As far as survivors go, Navasky said The Nation is at the top of the heap as the country’s oldest weekly and, therefore, “despite the fact that it has lost money for 138 years, it is America’s most successful magazine.”
Navasky was at Fordham University’s Lincoln Center campus on Nov. 27 to accept the 2006 Ann M. Sperber Biography Award for his memoir, A Matter of Opinion (Farrar, Straus and Giroux, 2005). In an often-humorous speech, Navasky skewered what he considers the pretensions of objectivity displayed by the “center” press and lauded the clarifying honesty of journals of opinion.
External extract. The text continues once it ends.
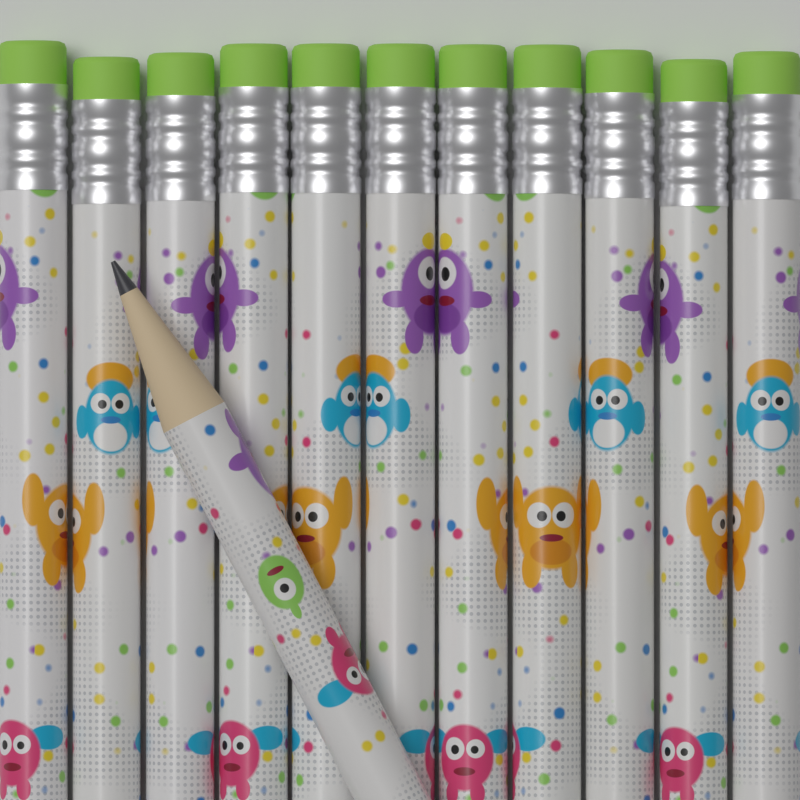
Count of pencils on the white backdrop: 12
Indeed, the notion of objectivity has long been Navasky’s bête noire, a journalistic practice that he views as at best flawed and at worst dishonest.
“This idea that people who write for a paper like [The New York Times] are not supposed to have ideas of their own, or if they do they are supposed to keep them to themselves and somehow that is a good thing, I don’t believe that,” Navasky said. “In fact, I believe, ironically, one of the arguments for journals like The Nation or National Review or The Weekly Standard is that the reader is put on notice about the values that inform the journal that they are reading. So [readers]have a better chance, if they don’t like those values, to look at them more closely. Whereas, if they are told . . . that ‘we’re not ideological; there are no values that inform what we do’ they are not put on notice, and to me that is not good for the democratic dialogue.”
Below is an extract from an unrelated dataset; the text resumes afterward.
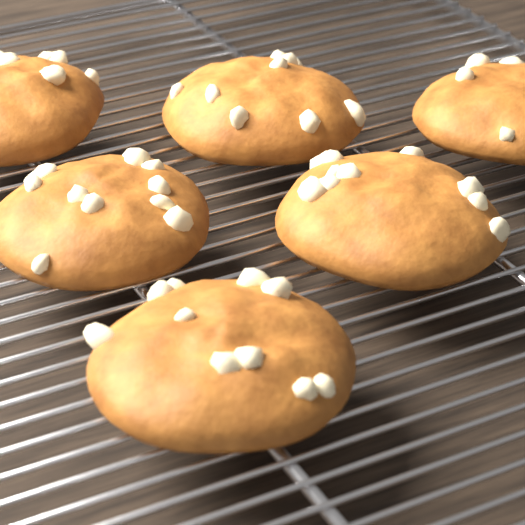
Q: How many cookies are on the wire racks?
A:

Navasky was at the center of that dialogue for nearly three decades as the editor and publisher of The Nation. It is his long love affair with feisty, opinionated magazines (he started his own satirical magazine, Monocle, while still a law student at Yale University) and the role they play in civic discourse that animates much of his memoir.
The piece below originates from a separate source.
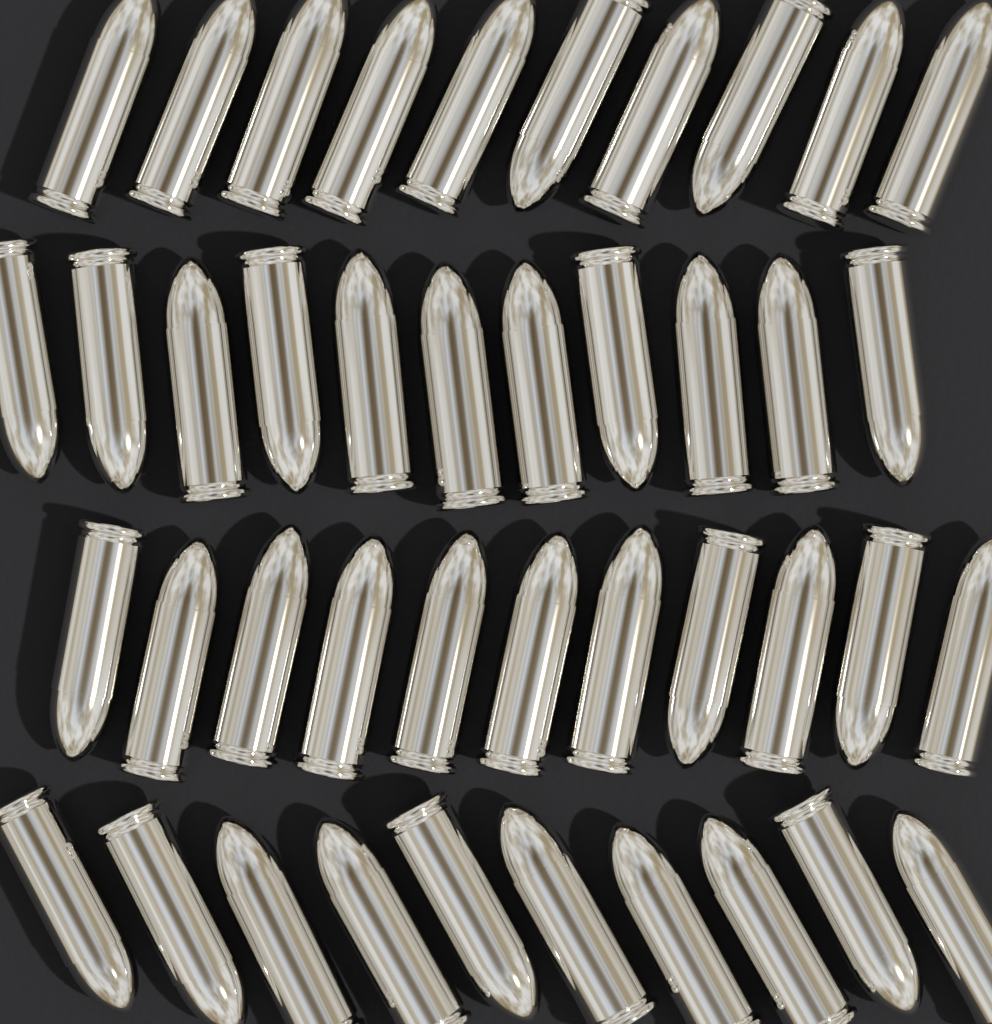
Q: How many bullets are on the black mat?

“I hope I am not deluding myself when I believe that a magazine like The Nation makes its own contribution to democracy by helping to carry on and clarify the national conversation,” he said. “… Does that mean that I have any doubt that these magazines are important? No. I know they are important. They put new issues on the agenda. They advance the conversation. Even if they preach only to the choir, which is not true . . ., I would say they perform a service because they give people arguments and facts to defend what they intuitively understand to be true.”
The Sperber award, which was established in memory of Ann M. Sperber, author of a Pulitzer Prize-nominated biography of Edward R. Murrow, is presented annually to a writer who has demonstrated exceptional achievement in writing and research and has published a biography in the field of journalism or media studies. Ann Sperber’s mother, Liselotte Sperber, established the award with a gift to Fordham in honor of her daughter.